= STATED EXERCISE =
Rewrite the lines from the line with "Document page, 1500x1125 pixels." to the line with "title Asignación [224, 57, 1438, 150]", changing "text content" to "visible text" and keeping everything else the same.

= SOURCE RECORDS =
========
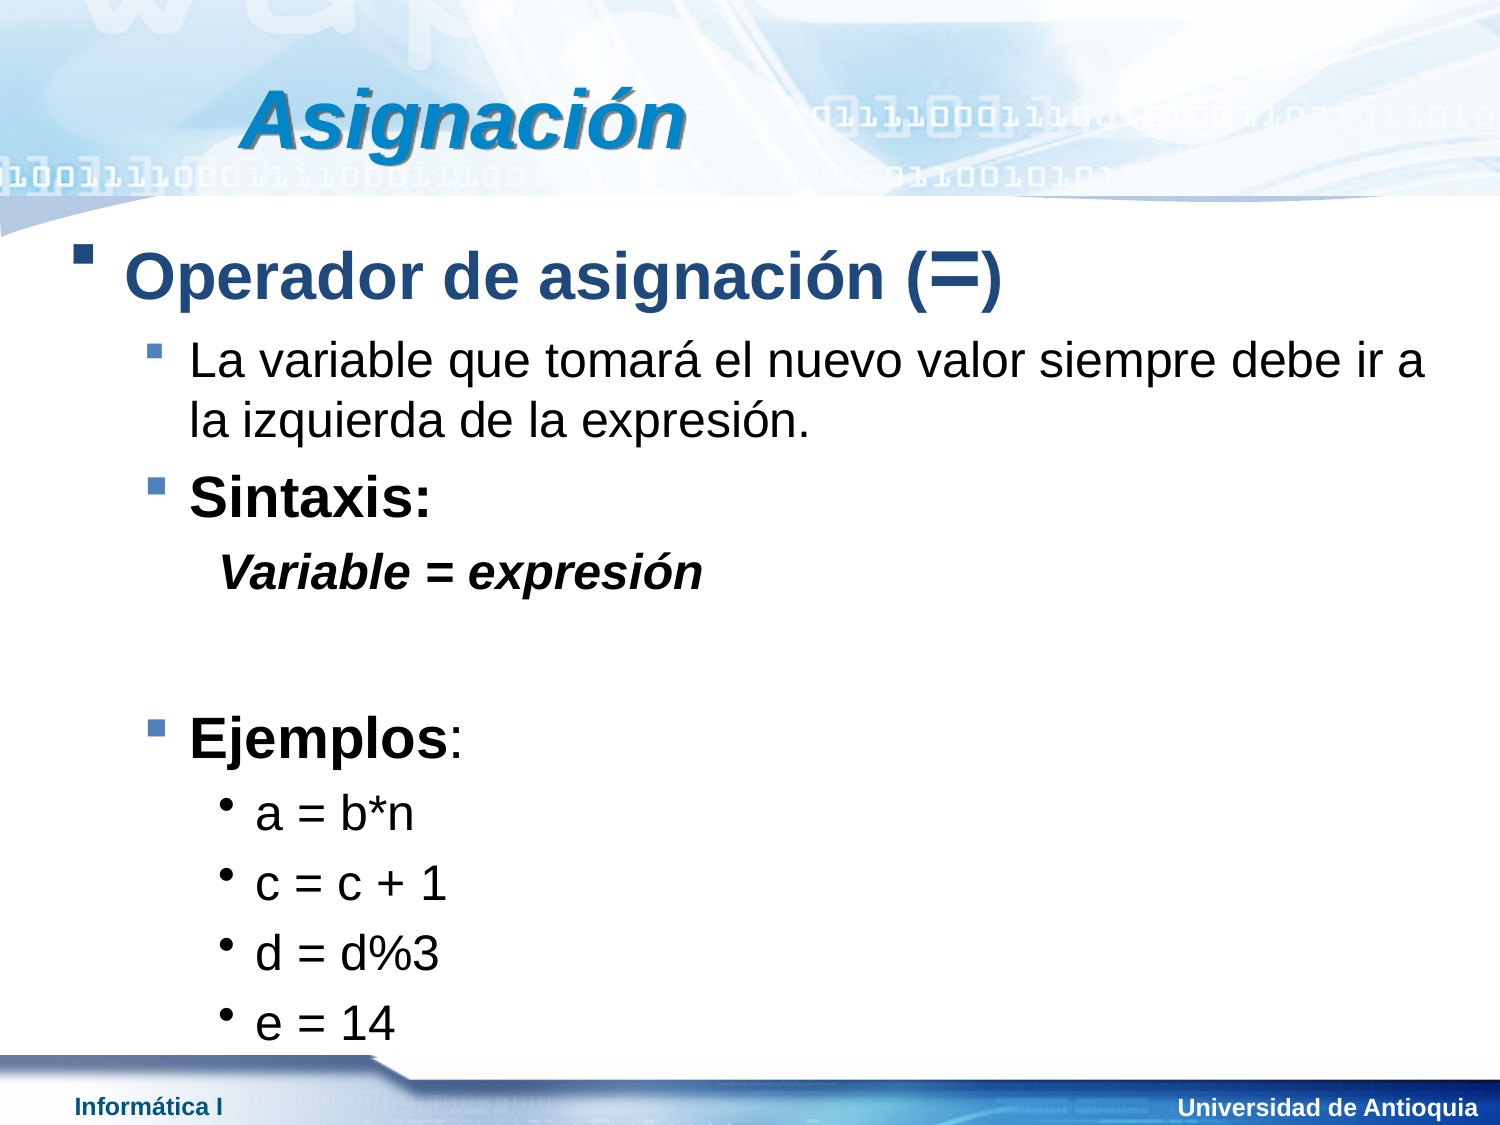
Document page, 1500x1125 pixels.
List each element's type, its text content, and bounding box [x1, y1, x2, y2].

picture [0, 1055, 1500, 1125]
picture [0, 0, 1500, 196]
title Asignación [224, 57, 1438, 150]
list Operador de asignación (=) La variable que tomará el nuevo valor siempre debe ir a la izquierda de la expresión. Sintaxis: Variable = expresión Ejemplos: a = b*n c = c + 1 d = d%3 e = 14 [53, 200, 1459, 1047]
========
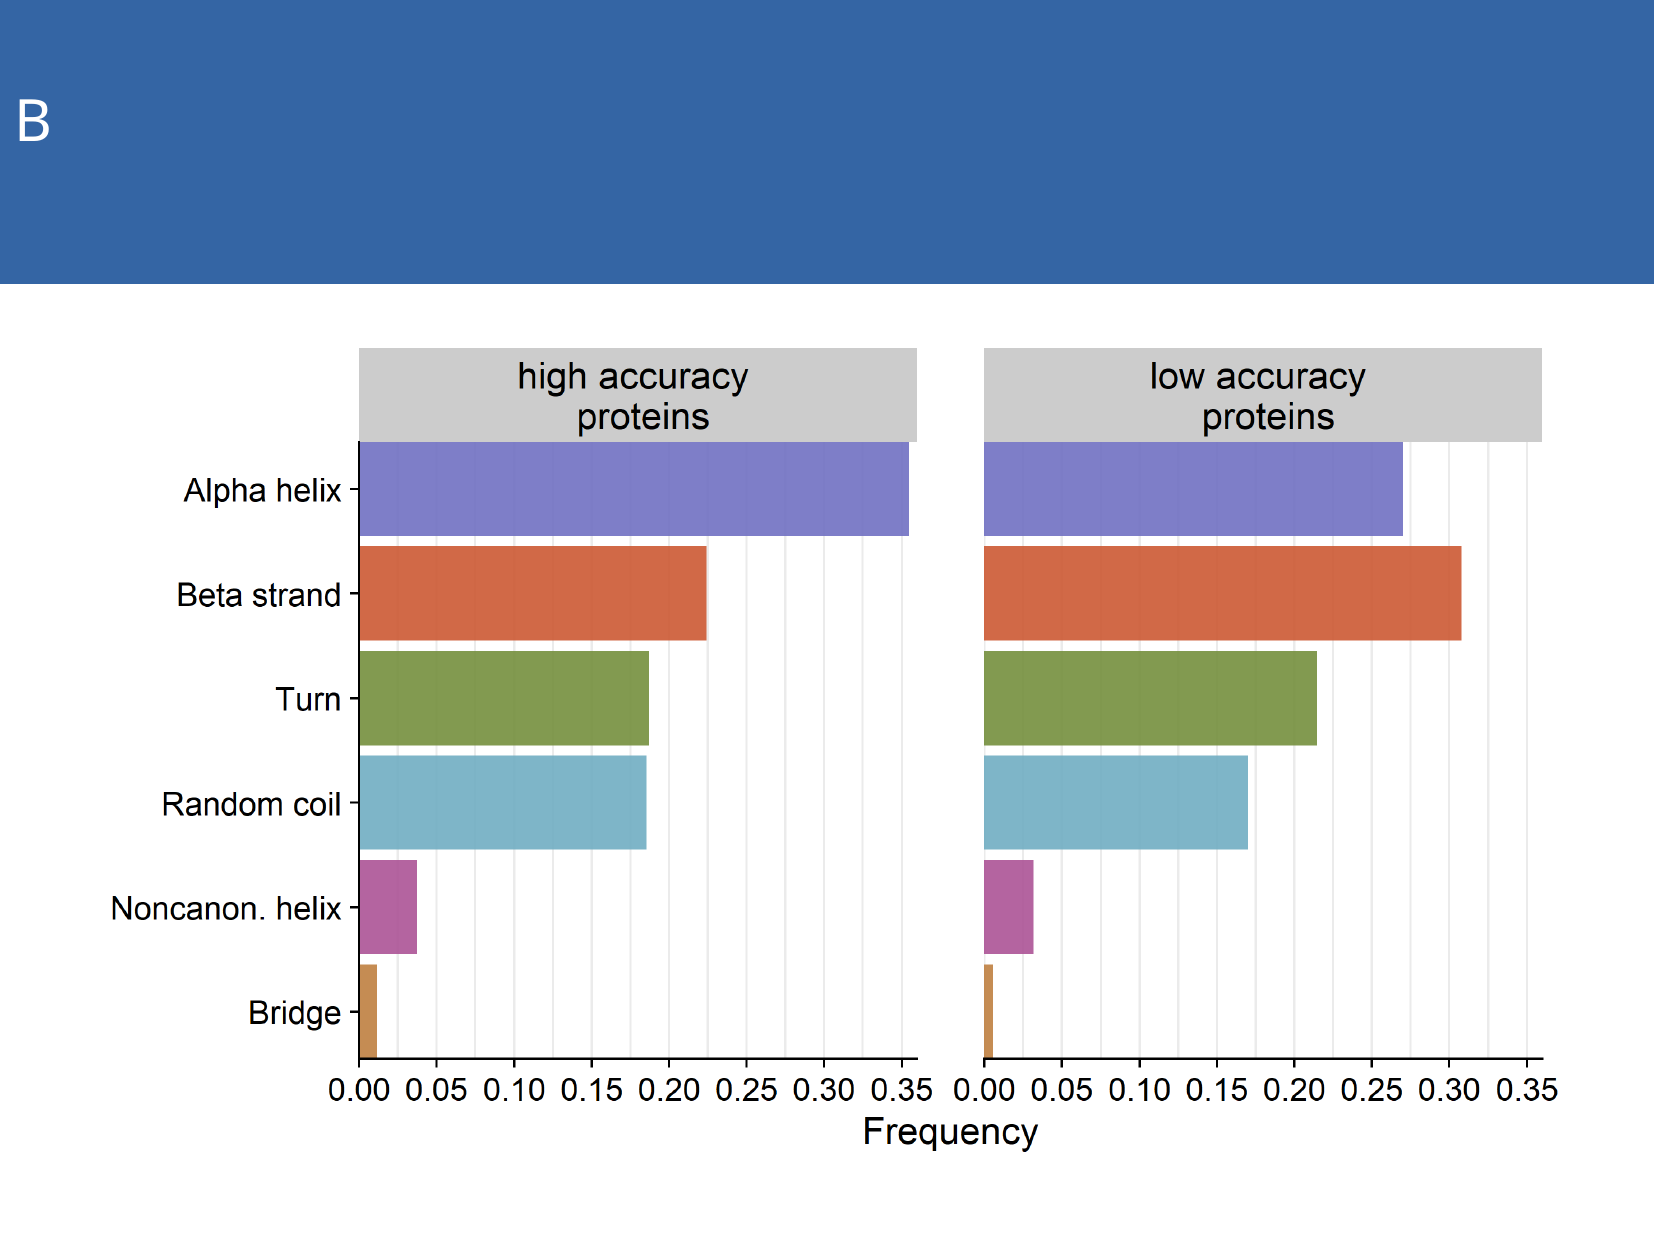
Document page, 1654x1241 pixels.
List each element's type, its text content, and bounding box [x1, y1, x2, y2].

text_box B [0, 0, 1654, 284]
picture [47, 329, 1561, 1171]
========
= TASK ANSWER =
Document page, 1500x1125 pixels.
List each element's type, its visible text, and bounding box [x1, y1, x2, y2].

picture [0, 1055, 1500, 1125]
picture [0, 0, 1500, 196]
title Asignación [224, 57, 1438, 150]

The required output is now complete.